SUGAR HILL — Sugar Hill, a city ever conscious of its appearance, is being forced with Gwinnett’s similarly progressive cities to allow mobile homes it might not otherwise.
Recently passed Georgia Senate Bill 384 prohibited municipalities’ previous right to disallow manufactured residences because of their age. Accordingly, Sugar Hill’s City Council at its work session Tuesday considered modifications to Section 904 of its zoning ordinances, which previously prohibited manufactured residences more than 10 years old from being installed in the city.
According to the bill, an age limit on mobile homes can not be imposed, although it allows local jurisdictions to establish health and safety standards, as well inspect the homes.
“(Residents) can’t allow it to be in such disrepair that it violates our maintenance codes,” said Sugar Hill City Attorney Lee Thompson, answering Mayor Gary Pirkle’s questions whether Gwinnett’s fourth-largest city effectively could any longer regulate mobile homes’ appearances.
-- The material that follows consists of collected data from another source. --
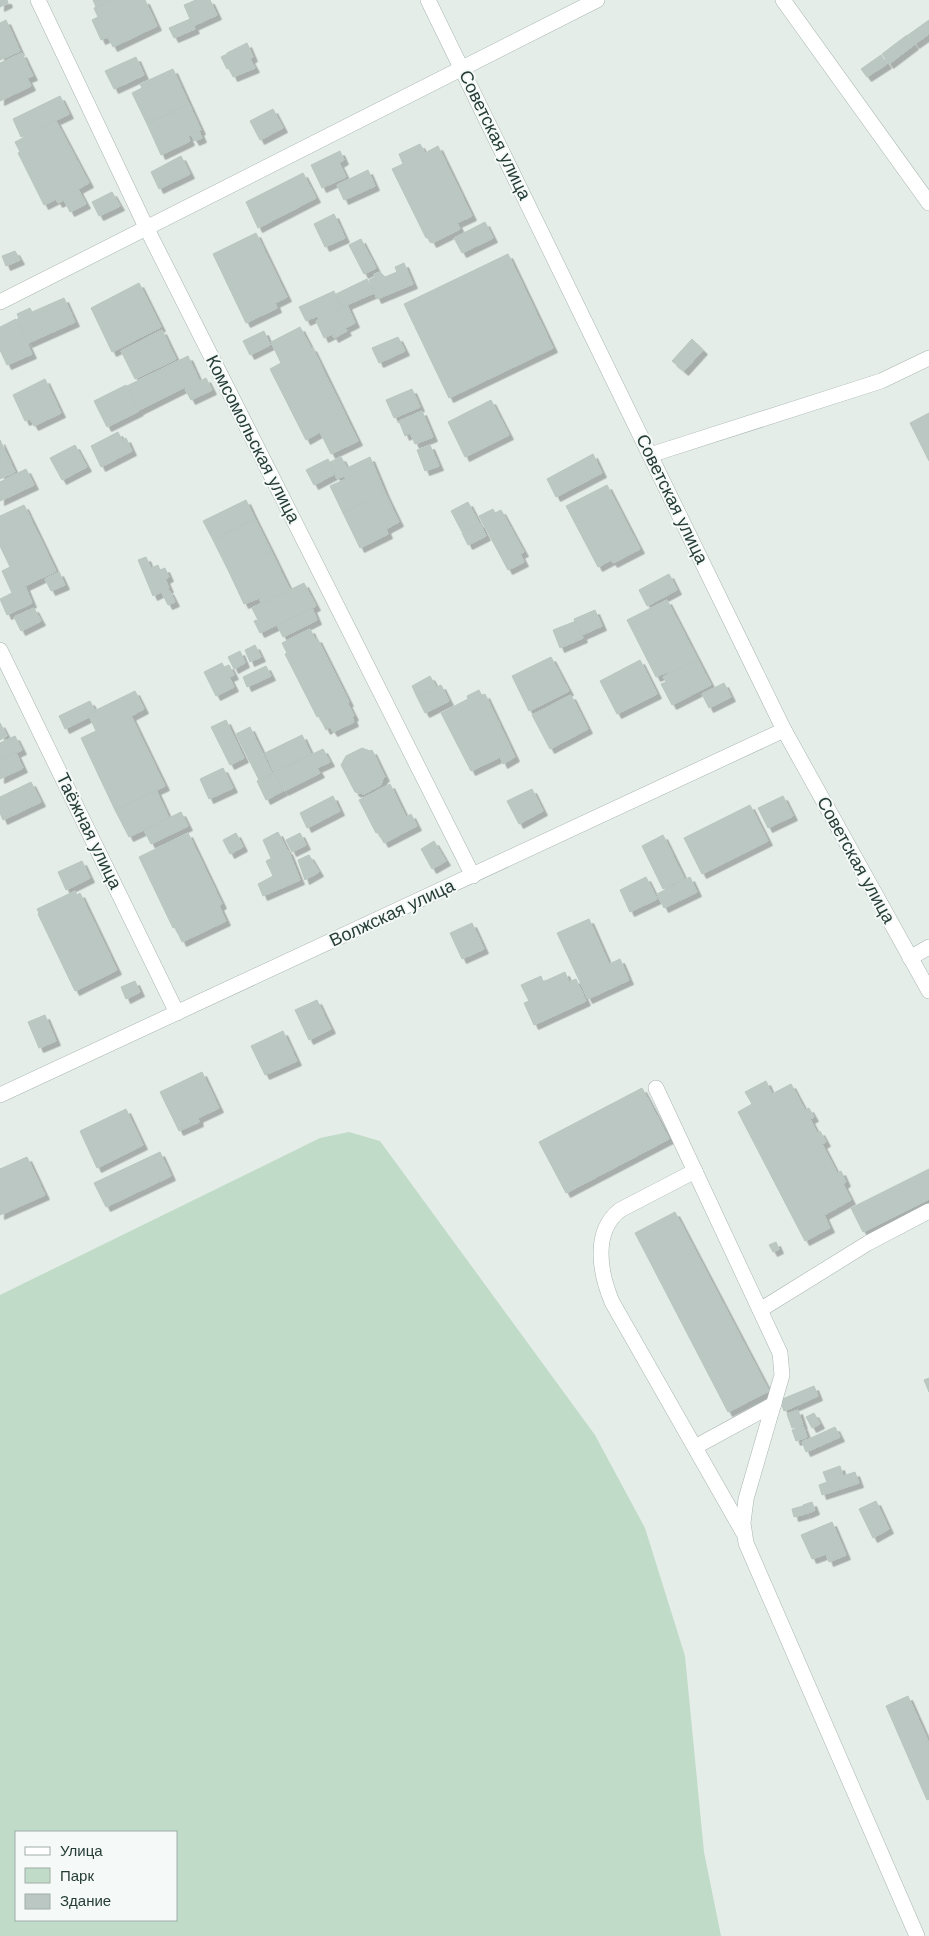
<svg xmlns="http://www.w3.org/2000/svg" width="929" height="1936" font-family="Arial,sans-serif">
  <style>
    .green { fill: #c0dbc8; fill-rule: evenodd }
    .building { fill: #bbc7c2; stroke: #b8c6c0; filter: url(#shadow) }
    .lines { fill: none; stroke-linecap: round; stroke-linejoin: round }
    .minor-casing { stroke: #a8b5b0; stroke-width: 16 }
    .minor { stroke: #fff; stroke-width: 15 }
    .labels { text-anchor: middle; stroke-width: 4; stroke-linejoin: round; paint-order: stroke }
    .street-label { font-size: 18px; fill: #263d37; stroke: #f5f9f7 }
  </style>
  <defs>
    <filter id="shadow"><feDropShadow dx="4.5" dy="4.5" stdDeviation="0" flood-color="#0004"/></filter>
  </defs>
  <rect width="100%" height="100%" fill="#e5ede9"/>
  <!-- green -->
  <path class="green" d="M349,1132L380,1141L595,1435L645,1528L685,1656L704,1852L721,1936H0V1295L320,1138ZM176,1832V1920H16V1832Z"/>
  <!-- building -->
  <g class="building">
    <polygon points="0,0 7,0 8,3 0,7"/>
    <polygon points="93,0 111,0 96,7"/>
    <polygon points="111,0 145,0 157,26 113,47 108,37 101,40 92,20 98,17 94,8"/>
    <polygon points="196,0 210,0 217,15 193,26 184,5"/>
    <polygon points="190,19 195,29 174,38 169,28"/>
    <polygon points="6,20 20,51 0,60 0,23"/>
    <polygon points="929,20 929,34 915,44 908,35"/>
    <polygon points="907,35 914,45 889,64 882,54"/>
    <polygon points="247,43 253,57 250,59 255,68 233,77 229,68 227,69 221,57 227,54 227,53"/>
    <polygon points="22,53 33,76 27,78 31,86 0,101 0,63"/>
    <polygon points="881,55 887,64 867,77 861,69"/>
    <polygon points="136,57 144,75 114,89 105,71"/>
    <polygon points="173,69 189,104 147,124 132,93 142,88 140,84"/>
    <polygon points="60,96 69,114 21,137 13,119"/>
    <polygon points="189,104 201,130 188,136 190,141 161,155 147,124"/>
    <polygon points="273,109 283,128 260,140 250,121"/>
    <polygon points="56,121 89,183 78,189 86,204 70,212 64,200 58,203 56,199 44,205 18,153 20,152 15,142"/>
    <polygon points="199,131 202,138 195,141 191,135"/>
    <polygon points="420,144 425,153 438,146 472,216 457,223 460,229 432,243 429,237 426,238 392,169 403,164 399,154"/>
    <polygon points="340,151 344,160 339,163 346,177 322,188 311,165"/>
    <polygon points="181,156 190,174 159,189 151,172"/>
    <polygon points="368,170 375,186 344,200 337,185"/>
    <polygon points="303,173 316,198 258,228 246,202"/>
    <polygon points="112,192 120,206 99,216 92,202"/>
    <polygon points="334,214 345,238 325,247 314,224"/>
    <polygon points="485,222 493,238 462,253 454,238"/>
    <polygon points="256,233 287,297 275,303 277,308 246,323 213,254"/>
    <polygon points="361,239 376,268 364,274 349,245"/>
    <polygon points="15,251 20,260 6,266 2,256"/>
    <polygon points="508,254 553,348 449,398 404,304"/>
    <polygon points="404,263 413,284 377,299 369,280 375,277 374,274 380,272 385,277 397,272 395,267"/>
    <polygon points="367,279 374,293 342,307 336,294"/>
    <polygon points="139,283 161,327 112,352 91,308"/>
    <polygon points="334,291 341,307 318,318 317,316 306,321 299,307"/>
    <polygon points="64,298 75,322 28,343 17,319 19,318 17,314 30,308 32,312"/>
    <polygon points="347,305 355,323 345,328 347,331 334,338 332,334 324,338 316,321"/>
    <polygon points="16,319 32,354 7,365 0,350 0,327"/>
    <polygon points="300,327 311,348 312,347 358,441 331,454 320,432 306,440 270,369 281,363 271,342"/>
    <polygon points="162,330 176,359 135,379 121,351"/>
    <polygon points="264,331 270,345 250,355 243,341"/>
    <polygon points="398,337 405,351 379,363 372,348"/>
    <polygon points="692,339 703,350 684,371 672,361"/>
    <polygon points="188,356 199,380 139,410 127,386"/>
    <polygon points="206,378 212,390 191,400 185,389"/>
    <polygon points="45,379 61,413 34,426 30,419 25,421 13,395"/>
    <polygon points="126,385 139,411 107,427 94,401"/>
    <polygon points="412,389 420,407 394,418 386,400"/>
    <polygon points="491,400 509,435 465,457 448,422"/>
    <polygon points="422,411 433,437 415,444 410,433 405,436 399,421"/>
    <polygon points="929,413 929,461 910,423"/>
    <polygon points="118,432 122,440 126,438 132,451 101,467 91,446"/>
    <polygon points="0,440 15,472 0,479"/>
    <polygon points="75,445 87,467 62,480 50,458"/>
    <polygon points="430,445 439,466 425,471 417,450"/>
    <polygon points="593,454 602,473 556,497 547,479"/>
    <polygon points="341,457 347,468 370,457 385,493 343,513 330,486 346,479 344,476 337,479 330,462"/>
    <polygon points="328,459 335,474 314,485 306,470"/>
    <polygon points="26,469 34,485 0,501 0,482"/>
    <polygon points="607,485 640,549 613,563 611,560 598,567 566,506"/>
    <polygon points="385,493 399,522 386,529 388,534 360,548 343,513"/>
    <polygon points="246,500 255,519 213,540 203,521"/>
    <polygon points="468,502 479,523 462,532 451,511"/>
    <polygon points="24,505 56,571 25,586 32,603 7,615 0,599 12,593 2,571 10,567 0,546 0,516"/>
    <polygon points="493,509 495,513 501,510 524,552 520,554 524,562 508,570 479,516"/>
    <polygon points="255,519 271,551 229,572 213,540"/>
    <polygon points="480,523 486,536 468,545 462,533"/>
    <polygon points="271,551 290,590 262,604 259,598 244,604 229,572"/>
    <polygon points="146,557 151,568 158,565 160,570 165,568 169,577 165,579 169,588 153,596 138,560"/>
    <polygon points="59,572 65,585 51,591 45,579"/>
    <polygon points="669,574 677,590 647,606 639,590"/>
    <polygon points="304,583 316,606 260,633 254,621 258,620 252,608"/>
    <polygon points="169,590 175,602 168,605 162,593"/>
    <polygon points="667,600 698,660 668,674 667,672 656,677 627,620"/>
    <polygon points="34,608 41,621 21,631 14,617"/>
    <polygon points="312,608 317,620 283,637 277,625"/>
    <polygon points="595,610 602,626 582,635 574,619"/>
    <polygon points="576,621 583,638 560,648 553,630"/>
    <polygon points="310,629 315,639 317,638 349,702 347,702 354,716 352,717 354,722 333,732 330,727 326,730 319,716 317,717 285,654 287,653 282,643"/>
    <polygon points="255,645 261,657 250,662 245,650"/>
    <polygon points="240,651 245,663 234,669 228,657"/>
    <polygon points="551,657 569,691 529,711 512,676"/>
    <polygon points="640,660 657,694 617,714 600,681"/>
    <polygon points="698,660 711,685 672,705 661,684 666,682 663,677"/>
    <polygon points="222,663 224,667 229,665 234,675 229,677 234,687 216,696 204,672"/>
    <polygon points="266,666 271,676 247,687 243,677"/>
    <polygon points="430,676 436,687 417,697 412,686"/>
    <polygon points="724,683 731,697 709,708 702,694"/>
    <polygon points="441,685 449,701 425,713 417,697"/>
    <polygon points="479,690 482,696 485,694 515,757 503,764 500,757 471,771 441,713 468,699 467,696"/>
    <polygon points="135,691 144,709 131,716 165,786 115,810 81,738 96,731 88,714"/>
    <polygon points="571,695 588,729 550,749 532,715"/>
    <polygon points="90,701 95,711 88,714 89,717 65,729 59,716"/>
    <polygon points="226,720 244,758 230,765 211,727"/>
    <polygon points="0,723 7,736 0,740"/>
    <polygon points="250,727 272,773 259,780 236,734"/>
    <polygon points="302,735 311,754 274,772 265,753"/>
    <polygon points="15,736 22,750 0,760 0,743"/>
    <polygon points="362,748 370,751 372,750 385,777 383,778 381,785 364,794 355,792 341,765 346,756"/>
    <polygon points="323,749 330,762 317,768 320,773 284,791 274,773"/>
    <polygon points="16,753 23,768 0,779 0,760"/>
    <polygon points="223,768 233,788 209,799 200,779"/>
    <polygon points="274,773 283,791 266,800 257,781"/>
    <polygon points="31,782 41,802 3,820 0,813 0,797"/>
    <polygon points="390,784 406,817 411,814 417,826 384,843 378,832 376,833 359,800"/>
    <polygon points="532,789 543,811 519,824 507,801"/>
    <polygon points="156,790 169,818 129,837 115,810"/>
    <polygon points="333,796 340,811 307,828 300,813"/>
    <polygon points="783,796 793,816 768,828 758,808"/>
    <polygon points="750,805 768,841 702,874 684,838"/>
    <polygon points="181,812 188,826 151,844 144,830"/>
    <polygon points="278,832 287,850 271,858 263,840"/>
    <polygon points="188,833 222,904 219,906 226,921 182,942 175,927 173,928 139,857"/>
    <polygon points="236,833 243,847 230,854 223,840"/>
    <polygon points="300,833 306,845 292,852 286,840"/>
    <polygon points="663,835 684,878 663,889 642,846"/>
    <polygon points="434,841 446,861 432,869 421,849"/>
    <polygon points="288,850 300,880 263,896 258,884 273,876 266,861"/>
    <polygon points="309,855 319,872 305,880 298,860"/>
    <polygon points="82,861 90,878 66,890 58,872"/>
    <polygon points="646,877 657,899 630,912 620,890"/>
    <polygon points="690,877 697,892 664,908 657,894"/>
    <polygon points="75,891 77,895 80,893 117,970 75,991 38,914 39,913 37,909"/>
    <polygon points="589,919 609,964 620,959 629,980 588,999 557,933"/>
    <polygon points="472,923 484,949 462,959 450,933"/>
    <polygon points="565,972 569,982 576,979 586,1001 534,1025 524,1003 529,1001 521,985 541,976 543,982"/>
    <polygon points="135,981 140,992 126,999 121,987"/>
    <polygon points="317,1000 331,1029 309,1040 295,1010"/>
    <polygon points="45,1015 56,1041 39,1048 28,1022"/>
    <polygon points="283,1031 297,1061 265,1075 251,1046"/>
    <polygon points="202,1072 219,1108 198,1118 199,1122 179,1131 160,1092"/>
    <polygon points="766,1081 772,1094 791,1084 805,1110 809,1108 814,1117 810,1119 817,1133 820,1131 826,1142 822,1144 837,1173 841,1171 846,1182 843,1184 851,1200 824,1215 830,1228 805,1241 738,1112 752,1104 745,1092"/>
    <polygon points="642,1088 669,1139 566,1193 539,1142"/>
    <polygon points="126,1109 143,1145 97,1168 80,1131"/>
    <polygon points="160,1152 171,1176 106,1207 94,1183"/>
    <polygon points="27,1157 45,1195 0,1215 0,1169"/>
    <polygon points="929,1169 929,1199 863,1232 851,1208"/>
    <polygon points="675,1212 769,1391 728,1412 635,1233"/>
    <polygon points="776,1242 779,1249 773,1252 769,1245"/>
    <polygon points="929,1378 929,1392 924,1380"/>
    <polygon points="814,1386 818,1396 784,1411 780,1400"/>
    <polygon points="798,1410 803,1425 792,1428 787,1414"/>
    <polygon points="814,1413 820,1424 812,1428 806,1417"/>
    <polygon points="803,1426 807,1437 796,1441 792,1430"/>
    <polygon points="835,1427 840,1437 806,1452 802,1442"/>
    <polygon points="840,1466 843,1476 855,1472 859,1483 822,1495 819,1485 827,1482 823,1472"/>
    <polygon points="876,1501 889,1529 873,1538 859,1509"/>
    <polygon points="812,1502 815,1510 806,1514 803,1505"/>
    <polygon points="803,1506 805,1514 794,1517 792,1509"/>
    <polygon points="832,1522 846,1555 829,1562 826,1554 812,1559 801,1535"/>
    <polygon points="908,1696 929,1743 929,1799 927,1800 886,1706"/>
  </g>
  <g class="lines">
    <!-- minor casing -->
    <g class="minor-casing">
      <g id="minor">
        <polyline points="38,0 147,229 473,876"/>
        <polyline points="428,0 784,730 929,991"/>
        <polyline points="783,0 929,203"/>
        <polyline points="0,302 597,0"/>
        <polyline points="650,455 881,381 929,358"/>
        <polyline points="0,650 177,1013"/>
        <polyline points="910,958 929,947"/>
        <polyline points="656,1088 780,1353 782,1375 746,1499 743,1523 746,1543 917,1936"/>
        <polyline points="0,1095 784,730"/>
        <path d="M695,1171L620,1210C592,1232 600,1273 612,1302L743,1532"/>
        <polyline points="760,1310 868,1243 929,1211"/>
        <polyline points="695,1447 774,1404"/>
      </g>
    </g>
    <!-- minor -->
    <use href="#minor" class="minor"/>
  </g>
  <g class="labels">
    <!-- street labels -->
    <g class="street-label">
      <text transform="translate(495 135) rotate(64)" y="6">Советская улица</text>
      <text transform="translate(253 439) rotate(63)" y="6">Комсомольская улица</text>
      <text transform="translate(672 499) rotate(64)" y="6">Советская улица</text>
      <text transform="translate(89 831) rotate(64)" y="6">Таёжная улица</text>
      <text transform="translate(856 860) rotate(61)" y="6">Советская улица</text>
      <text transform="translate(392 913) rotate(-25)" y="6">Волжская улица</text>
    </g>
  </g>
  <!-- legend -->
  <rect x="15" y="1831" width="162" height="90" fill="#f5f9f7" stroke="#a2aeaa"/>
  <rect x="25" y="1847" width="25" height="8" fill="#ffffff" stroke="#a2aeaa"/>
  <text x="60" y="1856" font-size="15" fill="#263d37">Улица</text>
  <rect x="25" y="1868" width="25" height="15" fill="#c0dbc8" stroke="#a2aeaa"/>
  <text x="60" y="1881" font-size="15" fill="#263d37">Парк</text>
  <rect x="25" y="1894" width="25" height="15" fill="#bbc7c2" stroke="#a2aeaa"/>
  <text x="60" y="1906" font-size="15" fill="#263d37">Здание</text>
</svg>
Sugar Hill ordinances still, however, require that mobile homes bear a Department of Housing and Urban Development seal and be built on permanent foundations with proper connections to utilities. They also must be installed by a state licensed mobile home installation contractor, in compliance with rules and regulations for manufactured housing set by the State Commissioner of Insurance. Further, each residence must be inspected and approved by a city building official.
Separately, the City Council announced:
• It began accepting sealed proposals from construction managers to build its $8.5 million city hall on the northeast corner of West Broad Street and Temple Drive, the focal point of its planned half-mile downtown district on West Broad between Peachtree Industrial Boulevard and Ga. Highway 20.
• It completed installation of scoreboards at little league fields being installed as part of E.E. Robinson Park’s renovation on Level Creek Road.
• It is beginning installation of an irrigation system for T-ball fields at Robinson, with lighting soon after.
“It’s refreshing to see so many kids already out there playing,” said the city’s recreation director, Andy McQuagge. “Soon, you’ll be able to play from T-ball all the way to high school (age) at the same park.”